**EXTRACT TO READ:**
--- --- ---

  1. Devin Faulkner 8 years ago

    Hi, thanks for a great review. Do you know if the Soldier will trigger the rf-602’s? I was stuck with one of those new rf-600 triggers in my last purchase and it does not work. I’m looking for a possible alternative trigger. Also my rf-602’s only sync at a max of 160/sec with my nikon D90, (I can get away with up to 250/sec for outside fill most of the time.) If I can pick up a new trigger and a faster sync, that would be a bonus.

    Thanks again,

    Devin Faulkner

    • Author
      The Havoc 8 years ago

      Hi Devin,

      Thanks for that, unfortunately no there are no other triggers currently compatible with the RF-602’s or the Soldiers.

      You can see some good alternatives in the trigger guide here – http://flashhavoc.com/which-radio-trigger/

      The Commlite H-430 are near the fastest and fairly inexpensive, though our general favourite are the Phottix Strato II as they are nicely made and also compatible with most of Phottix’s other triggers which are quite nice as well. And they aren’t far behinde is synce speed, you should retain 1/250th no problems.


    Hi Havoc,

    great review!! I guess I have many holes in my knowledge of speedlights and compatibilities.

    my latest problem is: high speed sync with 5Dmk2 + Pixel + Nissin Di866mk2 (my 580ex just broke before I could test compatibility with it).

    so it seems working fine in manual, but it seems that in ttl mode there is no communication between camera and flash. so first of all I need to understand if TTl is only available for canon speedslights (for canon users of course).
--- --- ---
**TASKS TO COMPLETE:**
1) In the comment thread about flash triggers, which trigger does The Havoc call a general favorite?
2) Reproduce the flash trigger comment thread from "You can see" down to "speedlights and compatibilities.".
The records aren't needed here.
--- --- ---
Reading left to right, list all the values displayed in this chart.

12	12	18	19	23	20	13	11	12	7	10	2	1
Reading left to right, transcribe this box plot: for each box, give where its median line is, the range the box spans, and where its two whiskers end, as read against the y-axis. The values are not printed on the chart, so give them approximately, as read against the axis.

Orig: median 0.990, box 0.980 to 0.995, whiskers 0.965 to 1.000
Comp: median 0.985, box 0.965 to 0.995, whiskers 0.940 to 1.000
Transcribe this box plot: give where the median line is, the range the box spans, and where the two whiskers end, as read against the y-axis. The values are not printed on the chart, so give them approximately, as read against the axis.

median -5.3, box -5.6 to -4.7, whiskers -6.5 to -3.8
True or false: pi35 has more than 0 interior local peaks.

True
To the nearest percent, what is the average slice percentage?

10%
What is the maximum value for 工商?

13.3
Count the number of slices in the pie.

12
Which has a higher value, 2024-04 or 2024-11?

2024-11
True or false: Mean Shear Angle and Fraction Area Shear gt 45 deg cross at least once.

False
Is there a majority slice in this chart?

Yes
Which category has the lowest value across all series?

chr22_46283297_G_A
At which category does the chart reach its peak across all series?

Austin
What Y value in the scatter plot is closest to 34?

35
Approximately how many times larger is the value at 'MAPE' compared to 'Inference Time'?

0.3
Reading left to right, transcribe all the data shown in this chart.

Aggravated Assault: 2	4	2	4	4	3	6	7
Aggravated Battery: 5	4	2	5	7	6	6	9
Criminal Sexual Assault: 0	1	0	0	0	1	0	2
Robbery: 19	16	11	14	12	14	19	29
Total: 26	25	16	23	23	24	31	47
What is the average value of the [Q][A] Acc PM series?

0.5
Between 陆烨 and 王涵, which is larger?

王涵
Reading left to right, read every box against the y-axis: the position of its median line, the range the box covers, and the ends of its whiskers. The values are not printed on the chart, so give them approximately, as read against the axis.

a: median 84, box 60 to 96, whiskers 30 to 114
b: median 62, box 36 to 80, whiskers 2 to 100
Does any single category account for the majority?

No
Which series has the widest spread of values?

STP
--- --- ---
**EXERCISE RESULTS:**
1) The Phottix Strato II.

2)
You can see some good alternatives in the trigger guide here – http://flashhavoc.com/which-radio-trigger/

      The Commlite H-430 are near the fastest and fairly inexpensive, though our general favourite are the Phottix Strato II as they are nicely made and also compatible with most of Phottix’s other triggers which are quite nice as well. And they aren’t far behinde is synce speed, you should retain 1/250th no problems.


    Hi Havoc,

    great review!! I guess I have many holes in my knowledge of speedlights and compatibilities.